Héritage de la Lance dans le Pouvoir pharaonique

Le déclin du pouvoir égyptien indigène dans le Période tardive et les invasions successives par Assyriens, Perses, Grecset Romains n'efface pas l'héritage de la lance comme symbole de la royauté égyptienne. Pharaons ptolémaïques, malgré être de descendance grecque macédonienne, a adopté l'iconographie du pharaon harpon harponnage pour légitimer leur règne. Auguste et Hadrien ont été représentés dans les reliefs du temple comme des pharaons égyptiens, tenant des lances et des ennemis qui frappent, un témoignage de la puissance durable de ce langage symbolique.

Aujourd'hui, l'étude du combat de lances fournit aux historiens des informations clés sur la formation de l'État égyptien. La capacité d'équiper, de former et de déployer des milliers de lances était une mesure directe du pouvoir administratif et économique du pharaon. La lance était l'outil qui a imposé la collecte de taxes, sécurisé les forteresses frontalières, et les rébellions supprimées.

Lectures supplémentaires et sources d'artefacts

Pour ceux qui cherchent à explorer les preuves archéologiques et textuelles pour le combat égyptien de lance, plusieurs ressources sont inestimables. Musée métropolitain d'art chronologie de l'histoire de l'art offre un aperçu complet du contexte culturel et militaire. L'article consacré à la guerre égyptienne par l'Encyclopédie de l'Histoire antique offre un excellent point de départ pour le non-spécialiste. Enfin, pour l'examen direct des fers de lance et autres armes, la Collection d'armes égyptiennes du British Museum comprend de nombreux exemples de toutes les périodes, permettant une appréciation directe de l'artisanat et de l'évolution matérielle qui ont soutenu la puissance des pharaons.

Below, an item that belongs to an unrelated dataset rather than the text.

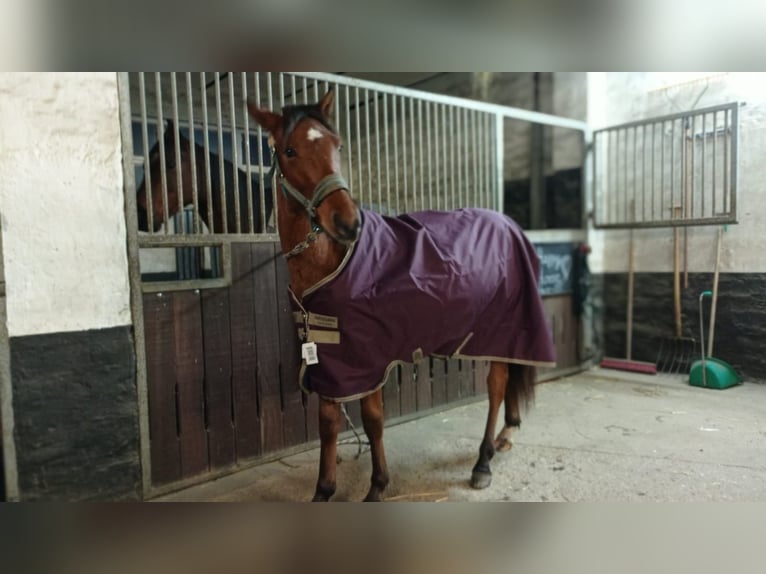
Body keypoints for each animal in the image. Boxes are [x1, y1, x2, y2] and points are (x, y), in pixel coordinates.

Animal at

En dernière analyse, la montée des anciens pharaons égyptiens ne peut être comprise sans reconnaître le rôle central de la lance. Des champs de bataille de la période prédynastique aux campagnes impériales du Nouveau Royaume et l'iconographie symbolique de l'ère ptolémaïque, la lance était le compagnon constant du roi. C'était l'instrument qui a construit un empire, imposé l'ordre divin, et exprimé le pouvoir absolu d'un souverain qui était à la fois homme et dieu.